(Собранные данные)
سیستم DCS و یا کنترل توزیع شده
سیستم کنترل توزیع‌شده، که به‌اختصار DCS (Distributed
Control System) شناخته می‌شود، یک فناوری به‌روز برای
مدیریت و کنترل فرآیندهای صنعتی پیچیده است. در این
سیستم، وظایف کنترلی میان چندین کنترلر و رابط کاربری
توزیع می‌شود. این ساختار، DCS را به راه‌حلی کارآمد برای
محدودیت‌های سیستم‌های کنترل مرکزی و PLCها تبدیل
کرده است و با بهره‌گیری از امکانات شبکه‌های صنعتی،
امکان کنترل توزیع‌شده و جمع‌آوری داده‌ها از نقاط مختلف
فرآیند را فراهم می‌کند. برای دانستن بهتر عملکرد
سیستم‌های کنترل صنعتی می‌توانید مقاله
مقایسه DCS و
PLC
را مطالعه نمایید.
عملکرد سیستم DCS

---

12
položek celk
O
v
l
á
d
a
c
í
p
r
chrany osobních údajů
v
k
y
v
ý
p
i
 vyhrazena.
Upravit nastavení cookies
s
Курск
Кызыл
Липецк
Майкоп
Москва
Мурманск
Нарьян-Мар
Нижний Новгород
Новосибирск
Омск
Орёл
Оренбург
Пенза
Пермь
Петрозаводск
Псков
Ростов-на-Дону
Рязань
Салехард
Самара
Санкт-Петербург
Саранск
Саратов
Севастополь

---

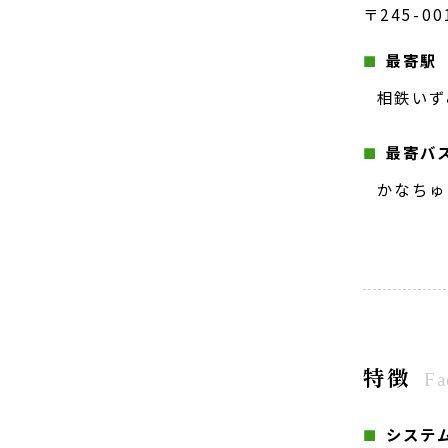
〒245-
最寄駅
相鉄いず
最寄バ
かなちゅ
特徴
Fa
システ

**ЧТО СДЕЛАТЬ**
Посчитайте, пожалуйста, в скольких строках записей выше встречается слово "عملکرد" с учетом регистра. В ответе укажите только число.

**ОТВЕТ**
2